Washington – Connecticut’s House delegation on Friday voted unanimously for a measure that would stop federal agencies from enforcing marijuana laws against state-approved medical marijuana programs.

Rep. Dana Rohrabacher, R-Calif., said he sponsored the amendment because 26 states, including Connecticut, allow the use of marijuana for medical reasons, putting them at odds with federal law.

In a  219-189 vote, the amendment was included in a to a spending bill that would fund the Commerce  Department and the Justice Department next year.

The amendment, which  would prohibit the Justice Department from spending federal funds to conduct raids or otherwise interfere with medical-marijuana activities, was supported by most House Democrats but very few Republicans. Only 49 GOP House members voted for the amendment.

Rohrabacher said he became a proponent of medical marijuana years ago, when he was spoon feeding his ill mother and “learned that medical marijuana could have helped her appetite and raise her spirits.”

During the debate on his amendment, he cited a recent Pew survey that found 76 percent of Americans—including 69 percent of Republicans and 79 percent of Democrats—think  people convicted of possessing small amounts of marijuana should not serve time in jail.

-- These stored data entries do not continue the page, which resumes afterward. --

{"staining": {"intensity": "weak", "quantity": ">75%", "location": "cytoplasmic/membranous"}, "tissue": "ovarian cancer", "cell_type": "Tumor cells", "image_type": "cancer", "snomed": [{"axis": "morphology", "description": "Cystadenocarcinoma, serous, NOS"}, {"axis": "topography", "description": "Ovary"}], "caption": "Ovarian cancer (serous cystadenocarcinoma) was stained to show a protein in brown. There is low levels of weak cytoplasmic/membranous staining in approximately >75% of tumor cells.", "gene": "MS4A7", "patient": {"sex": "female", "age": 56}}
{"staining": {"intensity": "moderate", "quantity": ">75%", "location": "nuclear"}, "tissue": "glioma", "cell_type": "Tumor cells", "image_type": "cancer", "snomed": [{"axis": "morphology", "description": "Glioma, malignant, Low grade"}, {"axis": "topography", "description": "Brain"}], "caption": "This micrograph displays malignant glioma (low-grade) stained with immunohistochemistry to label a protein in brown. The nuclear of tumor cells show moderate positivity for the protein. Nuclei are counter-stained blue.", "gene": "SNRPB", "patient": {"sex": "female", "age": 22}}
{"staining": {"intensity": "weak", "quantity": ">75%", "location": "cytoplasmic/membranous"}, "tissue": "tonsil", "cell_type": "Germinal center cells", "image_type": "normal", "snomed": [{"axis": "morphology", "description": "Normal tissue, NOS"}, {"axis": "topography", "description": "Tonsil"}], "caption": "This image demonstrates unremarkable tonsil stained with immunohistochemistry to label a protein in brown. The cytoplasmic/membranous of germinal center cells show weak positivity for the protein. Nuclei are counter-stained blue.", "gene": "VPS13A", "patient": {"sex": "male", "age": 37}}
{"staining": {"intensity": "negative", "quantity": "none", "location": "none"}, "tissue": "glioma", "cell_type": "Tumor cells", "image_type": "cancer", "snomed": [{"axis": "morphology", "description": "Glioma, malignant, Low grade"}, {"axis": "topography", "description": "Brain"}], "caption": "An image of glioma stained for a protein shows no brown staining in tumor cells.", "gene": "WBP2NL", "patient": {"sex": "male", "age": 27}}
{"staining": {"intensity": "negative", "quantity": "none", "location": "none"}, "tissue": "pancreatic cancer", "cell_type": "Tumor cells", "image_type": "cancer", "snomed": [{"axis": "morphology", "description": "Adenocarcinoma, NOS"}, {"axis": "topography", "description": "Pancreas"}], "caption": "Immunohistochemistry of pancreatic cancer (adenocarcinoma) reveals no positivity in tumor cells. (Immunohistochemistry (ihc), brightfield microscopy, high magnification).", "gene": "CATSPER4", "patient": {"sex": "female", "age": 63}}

“Despite overwhelming shift in public opinion, the federal government continues its hard line of oppression against medical marijuana,” Rohrabacher said.

Connecticut’s  law approving the sale of marijuana for medical purposes has been on the books for two years, but the drug is still not available because of difficulties in finding dispensing locations acceptable to the state’s cities and towns.